Все время Артур не в состоянии был почему-то отделаться от мыслей о старом Тодде. И когда в три часа они с отцом приехали в Тайнкасл и шли по Колледж-роу к дому Тодда, его томило странное, необъяснимое ожидание чего-то, словно какая-то нить протянулась между его юной напряженной жизнью и жизнью этого старика, пропахшего нюхательным табаком. Артур не понимал этого чувства, оно было ново и как-то странно тревожило его.
Баррас позвонил, и дверь почти сразу отворилась. Их впустил сам Тодд (он никогда не соблюдал церемоний), в старом рыжем халате и стоптанных ночных туфлях.
– Что же это? – сказал Баррас, искоса поглядывая на Тодда. – Вы не в постели?
– Нет-нет, мне лучше. – Тодд поднял повыше очки в золотой оправе, всегда съезжавшие на кончик его испещренного красными жилками носа; очки немедленно снова скользнули вниз. – Это обыкновенная простуда. Через день-другой я буду совершенно здоров.
– Без сомнения, – вежливо согласился Баррас.
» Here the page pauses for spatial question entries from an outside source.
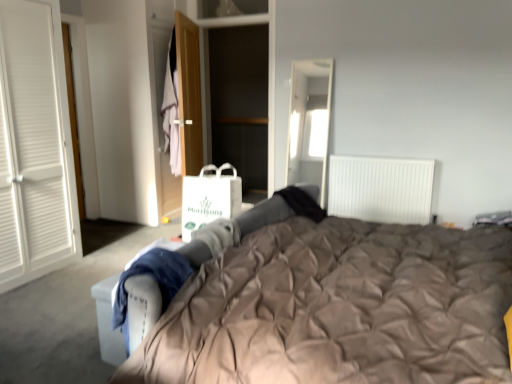
Question: From a real-world perspective, relative to light pink fabric at center, is wooden door at center vertically above or below?

Choices:
 (A) below
 (B) above

Answer: (A)

Question: Based on their positions, is wooden door at center located to the left or right of light pink fabric at center?

Choices:
 (A) left
 (B) right

Answer: (B)

Question: Estimate the real-world distances between objects in this image. Which object is closer to the white paper shopping bag at center?

Choices:
 (A) wooden door at center
 (B) light pink fabric at center
 (C) white plastic radiator at upper right
 (D) matte brown duvet at center
 (E) dark wood cabinet at center

Answer: (D)

Question: Estimate the real-world distances between objects in this image. Which object is closer to the light pink fabric at center?

Choices:
 (A) dark wood cabinet at center
 (B) matte brown duvet at center
 (C) wooden door at center
 (D) white paper shopping bag at center
 (E) white plastic radiator at upper right

Answer: (C)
Его очень забавляло то, что Тодд всегда объяснял простудой свои приступы печеночных колик, но он и виду не показал, – он разговаривал со своим старым другом тоном ласковой снисходительности, даже немного заискивающе. Как олицетворение полнейшего благополучия и преуспевания, стоял он перед жалким человечком в покрытом пятнами халате, посреди узкой грязноватой передней, где даже от коричневых обоев, массивной подставки для зонтиков и подаренного кем-то барометра из мореного дуба исходила, казалось, покорная, терпеливая печаль.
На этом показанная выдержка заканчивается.